Mugsey had previously bitten Nelson and another man, sending both to the hospital, Reardon said. That was enough to justify the instruction, he concluded.

“Whether these attacks signaled a vicious propensity, and whether Nelson fully disclosed these incidents to Arcata, were matters for the jury to decide,” he asserted.

In other conference action, the court:

•Agreed to resolve a conflict within the Court of Appeal as to whether the procedural safeguards requiring appellate courts to independently review the record before appointed counsel may withdraw from a criminal appeal that counsel believes meritless apply to conservatorship appeals as well. The Fourth District’s Div. One held in its June 18 opinion in Conservatorship of Ben C. that independent review is not required, contrary to Conservatorship of Margaret L. (2001) 89 Cal.App.4th 675.

•Limited to a single issue its previous grant of review in Siebel v. Mittlesteadt, 118 Cal.App.4th 406. The Sixth District panel overturned a summary judgment that had been granted to Northern California attorneys Carol L. Mittlesteadt and E. Rick Buell II in a malicious prosecution action brought by Thomas Siebel, chief executive officer of Siebel Systems, Inc.

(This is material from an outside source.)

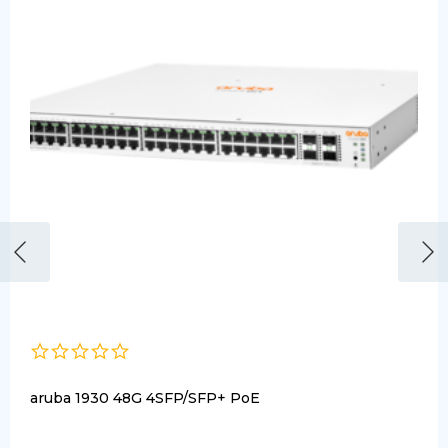
aruba 1930 48G 4SFP/SFP+ PoE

Siebel sued the attorneys based on their representation of a former Siebel Systems employee, contending, among other things, that the sex discrimination/wrongful termination suit was baseless and frivolous because the corporation, not Siebel, was the plaintiff’s employer.

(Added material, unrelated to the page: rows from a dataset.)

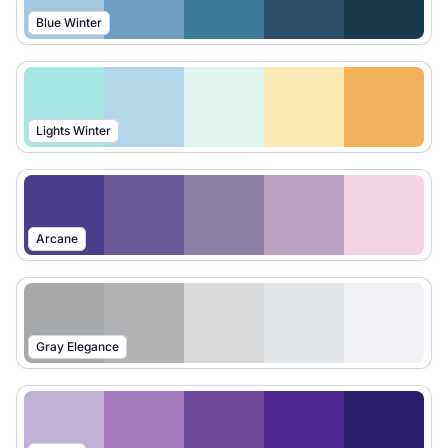
Blue Winter
Lights Winter
Arcane
Gray Elegance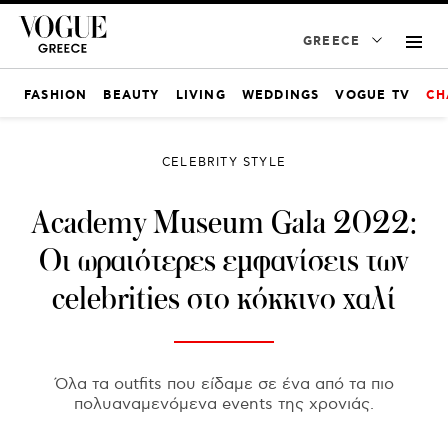
GREECE
FASHION
BEAUTY
LIVING
WEDDINGS
VOGUE TV
CH
CELEBRITY STYLE
Academy Museum Gala 2022:
Οι ωραιότερες εμφανίσεις των
celebrities στο κόκκινο χαλί
Όλα τα outfits που είδαμε σε ένα από τα πιο
πολυαναμενόμενα events της χρονιάς.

One of the arguments made by the attorneys in support of summary judgment was that they could not defend the suit because they would have to disclose privileged information. That issue was an evidentiary matter and not an appropriate subject for summary judgment, the Court of Appeal held.

The high court granted review two weeks ago. But yesterday the justices said that the sole issue to be briefed and argued is “[w]hether a post-judgment settlement agreement revising a damages award and providing for the parties to withdraw their appeals but not providing for an amended judgment and expressly preserving the defendant’s right to bring a malicious prosecution action precludes a finding of favorable termination in that defendant’s subsequent malicious prosecution action.”